11. A base station controller (BSC) for communicating with a base transceiver station (BTS) having enclosed within a single chassis a plurality of transceivers, a first processor coupled to the plurality of transceivers, and a first trunk module coupled to the first processor and to the plurality of transceivers, the BSC comprising:a second trunk module coupled to the first trunk module over an Abis link, the second trunk module configured to communicate voice/data information and control information with the BTS; a second processor coupled to the second trunk module, the second processor configured to perform functions including communicating the voice/data information and control information with the BTS over the Abis link; and wherein the control information includes information instructing the BTS to configure each of the plurality of transceivers to operate in a specified frequency band sector to communicate with at least one of a plurality of mobile stations in a geographic cell in a different frequency band sector.

12. The BSC claim 11, wherein the control information communicated from the second processor to the BTS over the Abis link includes information instructing the BTS to configure each of the plurality of transceivers to operate at specified power level.

13. The BSC claim 11, wherein the Abis link is a multiplexed Abis link, and wherein the control information communicated from the second processor to the BTS over the Abis link includes information allocating an Abis protocol time slot to each of the plurality of transceivers.

14. A cellular network comprising:a base transceiver station (BTS) for communicating with a first mobile station on a first frequency band and a second mobile station on a second frequency band, the BTS including: a first transceiver configured to communicate, in a geographic cell, with the first mobile station over the first frequency band; a second transceiver configured to communicate, in the geographic cell, with the second mobile station over the second frequency band; a processor coupled to the first transceiver and the second transceiver, the processor configured to perform functions including configuring the first transceiver to communicate with the first mobile station and configuring the second transceiver to communicate with the second mobile station, a first trunk module coupled to the processor and to the first and second transceivers; and a chassis enclosing the first transceiver, second transceiver, processor and first trunk module; and a base station controller (BSC) for communicating with the BTS, the BSC including: a second trunk module coupled to the first trunk module over an Abis link, the second trunk module configured to communicate voice/data information and control information with the BTS; and a second processor coupled to the second trunk module, the second processor configured to perform functions including communicating the voice/data information and control information with the BTS over the Abis link.

15. The cellular network of claim 14, wherein the control information communicated from the second processor to the BTS over the Abis link includes information instructing the BTS to configure each of the first and second transceivers to operate in at specified power level.

16. The cellular network of claim 14, wherein the Abis link is a multiplexed Abis link, and wherein the control information communicated from the second processor to the BTS over the Abis link includes information allocating an Abis protocol time slot to each of the first and second transceivers.

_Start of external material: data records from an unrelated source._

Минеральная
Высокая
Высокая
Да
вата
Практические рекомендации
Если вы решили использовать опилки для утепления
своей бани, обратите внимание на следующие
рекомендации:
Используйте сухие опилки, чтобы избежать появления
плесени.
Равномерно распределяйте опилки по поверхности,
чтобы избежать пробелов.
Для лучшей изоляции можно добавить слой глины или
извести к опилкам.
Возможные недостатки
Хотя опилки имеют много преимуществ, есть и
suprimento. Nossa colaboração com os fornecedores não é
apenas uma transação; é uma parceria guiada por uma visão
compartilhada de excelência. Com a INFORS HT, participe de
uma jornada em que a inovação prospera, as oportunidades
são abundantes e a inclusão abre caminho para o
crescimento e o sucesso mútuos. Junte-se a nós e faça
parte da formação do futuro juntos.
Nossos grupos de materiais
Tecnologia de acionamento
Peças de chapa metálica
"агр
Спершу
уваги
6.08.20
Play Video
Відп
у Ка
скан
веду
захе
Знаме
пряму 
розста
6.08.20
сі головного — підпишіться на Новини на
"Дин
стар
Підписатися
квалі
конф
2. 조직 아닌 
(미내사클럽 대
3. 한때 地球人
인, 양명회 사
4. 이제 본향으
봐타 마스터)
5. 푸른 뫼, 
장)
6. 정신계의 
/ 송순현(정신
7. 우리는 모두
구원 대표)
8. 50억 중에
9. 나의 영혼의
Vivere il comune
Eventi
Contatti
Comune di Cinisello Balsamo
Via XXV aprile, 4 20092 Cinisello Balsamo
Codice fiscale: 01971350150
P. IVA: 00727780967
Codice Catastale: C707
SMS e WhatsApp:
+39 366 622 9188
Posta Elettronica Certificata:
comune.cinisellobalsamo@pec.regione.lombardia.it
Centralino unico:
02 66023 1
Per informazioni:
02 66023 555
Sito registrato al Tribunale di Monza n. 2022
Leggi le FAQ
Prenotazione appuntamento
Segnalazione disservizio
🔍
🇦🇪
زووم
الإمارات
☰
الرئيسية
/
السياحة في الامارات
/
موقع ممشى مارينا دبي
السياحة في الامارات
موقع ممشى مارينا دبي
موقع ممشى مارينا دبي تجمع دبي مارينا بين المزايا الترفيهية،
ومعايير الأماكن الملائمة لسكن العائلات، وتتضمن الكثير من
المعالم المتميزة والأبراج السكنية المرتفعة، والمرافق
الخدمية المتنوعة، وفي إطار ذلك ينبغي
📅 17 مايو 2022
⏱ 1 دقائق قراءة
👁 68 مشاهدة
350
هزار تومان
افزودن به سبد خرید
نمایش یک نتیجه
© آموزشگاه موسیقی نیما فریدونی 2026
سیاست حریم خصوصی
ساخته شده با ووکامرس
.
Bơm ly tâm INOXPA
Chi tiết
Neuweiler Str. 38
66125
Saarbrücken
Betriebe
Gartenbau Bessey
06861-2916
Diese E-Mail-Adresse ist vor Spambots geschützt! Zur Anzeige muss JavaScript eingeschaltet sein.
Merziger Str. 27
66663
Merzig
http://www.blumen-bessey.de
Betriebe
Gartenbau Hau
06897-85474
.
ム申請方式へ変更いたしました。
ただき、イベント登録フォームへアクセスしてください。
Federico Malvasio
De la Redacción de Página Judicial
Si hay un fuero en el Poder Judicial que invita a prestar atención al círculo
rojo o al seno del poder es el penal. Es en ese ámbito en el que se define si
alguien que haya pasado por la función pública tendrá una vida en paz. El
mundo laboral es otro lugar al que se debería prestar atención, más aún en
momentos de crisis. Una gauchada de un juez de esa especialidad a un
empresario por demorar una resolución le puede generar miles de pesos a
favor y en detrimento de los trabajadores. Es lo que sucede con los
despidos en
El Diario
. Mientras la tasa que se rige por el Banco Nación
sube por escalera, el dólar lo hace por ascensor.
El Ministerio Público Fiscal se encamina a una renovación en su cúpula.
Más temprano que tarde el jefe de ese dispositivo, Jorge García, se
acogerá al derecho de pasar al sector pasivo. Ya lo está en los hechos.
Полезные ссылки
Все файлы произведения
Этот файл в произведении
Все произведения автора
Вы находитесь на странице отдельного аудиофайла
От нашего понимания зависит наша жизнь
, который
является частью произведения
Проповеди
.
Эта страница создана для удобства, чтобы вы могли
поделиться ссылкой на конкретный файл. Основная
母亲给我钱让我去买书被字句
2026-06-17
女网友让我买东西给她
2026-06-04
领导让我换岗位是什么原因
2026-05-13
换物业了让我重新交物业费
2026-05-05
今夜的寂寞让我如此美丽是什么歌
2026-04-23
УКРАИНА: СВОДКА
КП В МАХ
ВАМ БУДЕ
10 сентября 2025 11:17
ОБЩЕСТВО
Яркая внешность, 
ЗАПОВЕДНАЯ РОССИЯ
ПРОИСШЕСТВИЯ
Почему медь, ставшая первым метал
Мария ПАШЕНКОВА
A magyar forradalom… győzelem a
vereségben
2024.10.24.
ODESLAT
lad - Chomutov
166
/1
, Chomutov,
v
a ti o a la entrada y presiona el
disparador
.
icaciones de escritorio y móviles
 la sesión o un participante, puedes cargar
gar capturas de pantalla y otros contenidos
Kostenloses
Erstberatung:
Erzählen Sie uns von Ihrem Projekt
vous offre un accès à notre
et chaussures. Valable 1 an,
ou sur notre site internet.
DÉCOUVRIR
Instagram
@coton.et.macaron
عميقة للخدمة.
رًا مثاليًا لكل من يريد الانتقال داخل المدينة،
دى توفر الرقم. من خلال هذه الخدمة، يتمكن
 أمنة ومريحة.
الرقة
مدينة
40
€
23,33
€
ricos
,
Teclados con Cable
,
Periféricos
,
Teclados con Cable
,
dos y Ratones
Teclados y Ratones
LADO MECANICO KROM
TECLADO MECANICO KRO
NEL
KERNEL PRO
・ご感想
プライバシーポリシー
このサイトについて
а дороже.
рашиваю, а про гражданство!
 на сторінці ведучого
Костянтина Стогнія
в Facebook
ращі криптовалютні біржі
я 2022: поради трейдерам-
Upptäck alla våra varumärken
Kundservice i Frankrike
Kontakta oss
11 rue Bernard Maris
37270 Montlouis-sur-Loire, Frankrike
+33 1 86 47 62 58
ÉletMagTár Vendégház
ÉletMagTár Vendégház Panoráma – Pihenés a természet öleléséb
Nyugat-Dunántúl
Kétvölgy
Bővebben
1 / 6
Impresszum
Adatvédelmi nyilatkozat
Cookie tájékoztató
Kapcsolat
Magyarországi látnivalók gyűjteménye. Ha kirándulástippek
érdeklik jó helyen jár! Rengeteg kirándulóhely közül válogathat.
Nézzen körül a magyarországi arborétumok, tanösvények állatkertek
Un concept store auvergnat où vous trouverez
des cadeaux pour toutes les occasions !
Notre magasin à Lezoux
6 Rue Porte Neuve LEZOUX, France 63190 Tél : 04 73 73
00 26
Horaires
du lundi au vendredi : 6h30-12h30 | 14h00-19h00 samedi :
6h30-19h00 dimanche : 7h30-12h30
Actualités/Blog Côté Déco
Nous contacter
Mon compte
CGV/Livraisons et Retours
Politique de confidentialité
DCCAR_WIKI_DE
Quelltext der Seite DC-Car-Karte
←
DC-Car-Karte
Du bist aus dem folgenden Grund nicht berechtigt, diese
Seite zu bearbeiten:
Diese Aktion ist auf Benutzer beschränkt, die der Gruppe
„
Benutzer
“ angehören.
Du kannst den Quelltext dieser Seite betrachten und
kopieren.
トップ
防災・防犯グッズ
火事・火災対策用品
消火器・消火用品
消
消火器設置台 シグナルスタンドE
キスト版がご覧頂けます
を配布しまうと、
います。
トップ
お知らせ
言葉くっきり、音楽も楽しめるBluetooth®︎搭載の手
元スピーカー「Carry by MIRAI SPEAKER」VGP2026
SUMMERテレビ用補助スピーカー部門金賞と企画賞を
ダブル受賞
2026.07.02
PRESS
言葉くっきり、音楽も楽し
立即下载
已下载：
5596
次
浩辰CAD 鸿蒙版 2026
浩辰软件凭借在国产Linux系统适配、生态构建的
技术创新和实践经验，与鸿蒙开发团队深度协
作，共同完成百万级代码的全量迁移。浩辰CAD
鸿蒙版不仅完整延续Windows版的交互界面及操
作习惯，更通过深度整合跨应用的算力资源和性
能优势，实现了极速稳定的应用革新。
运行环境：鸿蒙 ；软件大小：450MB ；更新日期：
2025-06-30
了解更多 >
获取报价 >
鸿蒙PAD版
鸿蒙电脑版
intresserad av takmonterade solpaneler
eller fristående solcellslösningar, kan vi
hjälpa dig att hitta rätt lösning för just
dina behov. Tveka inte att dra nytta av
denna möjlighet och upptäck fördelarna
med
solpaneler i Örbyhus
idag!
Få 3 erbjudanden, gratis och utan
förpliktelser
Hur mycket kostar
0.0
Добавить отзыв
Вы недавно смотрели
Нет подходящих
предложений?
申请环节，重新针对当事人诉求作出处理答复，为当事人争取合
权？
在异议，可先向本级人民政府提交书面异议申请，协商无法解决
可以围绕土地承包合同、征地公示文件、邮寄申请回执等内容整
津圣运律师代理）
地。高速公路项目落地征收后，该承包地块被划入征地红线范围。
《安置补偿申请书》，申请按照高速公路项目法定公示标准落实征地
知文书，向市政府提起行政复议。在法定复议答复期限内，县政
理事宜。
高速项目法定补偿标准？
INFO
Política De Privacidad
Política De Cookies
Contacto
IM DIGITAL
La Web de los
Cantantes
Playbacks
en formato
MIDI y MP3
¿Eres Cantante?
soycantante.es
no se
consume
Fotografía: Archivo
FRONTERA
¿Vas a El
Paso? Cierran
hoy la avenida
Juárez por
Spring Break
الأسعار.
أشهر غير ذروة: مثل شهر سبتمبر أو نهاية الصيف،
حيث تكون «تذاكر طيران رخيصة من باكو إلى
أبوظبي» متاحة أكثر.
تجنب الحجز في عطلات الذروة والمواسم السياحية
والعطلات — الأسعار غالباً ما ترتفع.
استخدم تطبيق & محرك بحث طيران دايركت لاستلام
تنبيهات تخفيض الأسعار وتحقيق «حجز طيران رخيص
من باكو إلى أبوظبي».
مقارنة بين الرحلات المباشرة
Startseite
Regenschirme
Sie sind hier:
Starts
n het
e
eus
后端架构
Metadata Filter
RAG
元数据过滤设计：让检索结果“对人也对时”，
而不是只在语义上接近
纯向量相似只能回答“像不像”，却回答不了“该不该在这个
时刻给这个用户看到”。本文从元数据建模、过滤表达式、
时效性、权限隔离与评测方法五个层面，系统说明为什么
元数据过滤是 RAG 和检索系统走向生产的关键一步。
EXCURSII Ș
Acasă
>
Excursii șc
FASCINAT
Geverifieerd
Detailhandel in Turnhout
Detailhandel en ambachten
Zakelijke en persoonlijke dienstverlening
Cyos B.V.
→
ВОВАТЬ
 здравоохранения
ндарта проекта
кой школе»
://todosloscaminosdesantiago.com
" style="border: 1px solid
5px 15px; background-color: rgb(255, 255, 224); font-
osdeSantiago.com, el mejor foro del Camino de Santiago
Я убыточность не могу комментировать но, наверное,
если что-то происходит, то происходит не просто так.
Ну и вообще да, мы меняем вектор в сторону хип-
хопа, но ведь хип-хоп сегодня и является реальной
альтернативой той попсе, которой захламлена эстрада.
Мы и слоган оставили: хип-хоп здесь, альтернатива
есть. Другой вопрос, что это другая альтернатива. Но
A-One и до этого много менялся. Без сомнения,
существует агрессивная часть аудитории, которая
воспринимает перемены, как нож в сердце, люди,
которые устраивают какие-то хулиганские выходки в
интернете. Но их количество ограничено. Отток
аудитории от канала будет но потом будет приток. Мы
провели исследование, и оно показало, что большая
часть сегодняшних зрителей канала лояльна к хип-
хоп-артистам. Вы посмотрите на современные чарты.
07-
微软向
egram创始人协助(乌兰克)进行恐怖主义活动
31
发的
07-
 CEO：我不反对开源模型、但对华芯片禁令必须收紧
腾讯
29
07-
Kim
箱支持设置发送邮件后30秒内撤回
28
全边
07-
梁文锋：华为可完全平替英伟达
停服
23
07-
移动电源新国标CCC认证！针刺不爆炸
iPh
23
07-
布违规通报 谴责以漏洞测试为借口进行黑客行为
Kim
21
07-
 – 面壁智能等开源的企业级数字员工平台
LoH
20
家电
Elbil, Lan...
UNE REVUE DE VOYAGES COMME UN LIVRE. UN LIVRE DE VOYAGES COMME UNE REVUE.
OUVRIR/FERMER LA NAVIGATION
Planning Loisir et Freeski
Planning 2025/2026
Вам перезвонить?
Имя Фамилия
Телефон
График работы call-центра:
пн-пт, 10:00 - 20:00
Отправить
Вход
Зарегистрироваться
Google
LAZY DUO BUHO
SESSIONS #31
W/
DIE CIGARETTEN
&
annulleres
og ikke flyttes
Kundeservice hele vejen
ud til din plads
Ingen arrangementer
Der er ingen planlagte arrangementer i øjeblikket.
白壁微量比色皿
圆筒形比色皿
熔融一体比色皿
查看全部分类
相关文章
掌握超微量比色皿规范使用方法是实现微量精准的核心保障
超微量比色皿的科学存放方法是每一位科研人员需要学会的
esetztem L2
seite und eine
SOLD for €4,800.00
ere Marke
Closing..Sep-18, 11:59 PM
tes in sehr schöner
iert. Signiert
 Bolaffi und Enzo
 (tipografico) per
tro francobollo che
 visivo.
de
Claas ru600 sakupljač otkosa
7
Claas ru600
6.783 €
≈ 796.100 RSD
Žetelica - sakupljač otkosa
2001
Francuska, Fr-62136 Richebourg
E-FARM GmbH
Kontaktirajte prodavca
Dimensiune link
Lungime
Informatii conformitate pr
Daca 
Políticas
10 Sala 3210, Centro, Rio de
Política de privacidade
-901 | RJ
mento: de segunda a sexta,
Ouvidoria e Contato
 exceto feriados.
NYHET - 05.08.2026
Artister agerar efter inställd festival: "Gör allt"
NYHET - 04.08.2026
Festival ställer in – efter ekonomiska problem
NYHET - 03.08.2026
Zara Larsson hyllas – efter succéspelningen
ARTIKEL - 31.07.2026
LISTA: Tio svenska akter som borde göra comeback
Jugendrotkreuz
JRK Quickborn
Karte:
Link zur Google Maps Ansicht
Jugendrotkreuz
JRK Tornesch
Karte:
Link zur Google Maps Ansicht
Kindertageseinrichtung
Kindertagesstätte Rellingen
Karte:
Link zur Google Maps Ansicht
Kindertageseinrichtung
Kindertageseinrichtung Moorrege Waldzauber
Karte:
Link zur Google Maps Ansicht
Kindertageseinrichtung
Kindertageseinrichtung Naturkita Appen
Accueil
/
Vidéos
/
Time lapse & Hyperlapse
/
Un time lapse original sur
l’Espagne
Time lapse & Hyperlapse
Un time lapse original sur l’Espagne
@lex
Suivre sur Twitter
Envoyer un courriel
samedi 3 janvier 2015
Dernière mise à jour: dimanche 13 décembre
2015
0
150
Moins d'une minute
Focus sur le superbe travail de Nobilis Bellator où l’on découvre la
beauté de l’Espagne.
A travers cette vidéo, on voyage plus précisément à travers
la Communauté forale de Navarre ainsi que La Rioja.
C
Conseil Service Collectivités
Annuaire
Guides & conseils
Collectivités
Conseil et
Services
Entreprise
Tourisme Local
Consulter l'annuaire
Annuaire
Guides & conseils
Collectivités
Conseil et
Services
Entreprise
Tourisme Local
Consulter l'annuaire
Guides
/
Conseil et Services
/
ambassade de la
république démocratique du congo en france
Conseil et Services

17. The cellular network of claim 16, further comprising additional transceivers in the BTS, and wherein the control information communicated from the second processor to the BTS over the multiplexed Abis link includes information allocating an Abis protocol time slot to each of the transceivers.

18. The cellular network of claim 16, further comprising additional transceivers in the BTS and an additional multiplexed Abis link to couple control information for the additional transceivers from the second processor to the BTS.

19. The cellular network of claim 14, wherein the first and second transceivers include first-in-first-out memories, and wherein the first processor configures the first and second transceivers by writing commands to the first-in-first-out memories.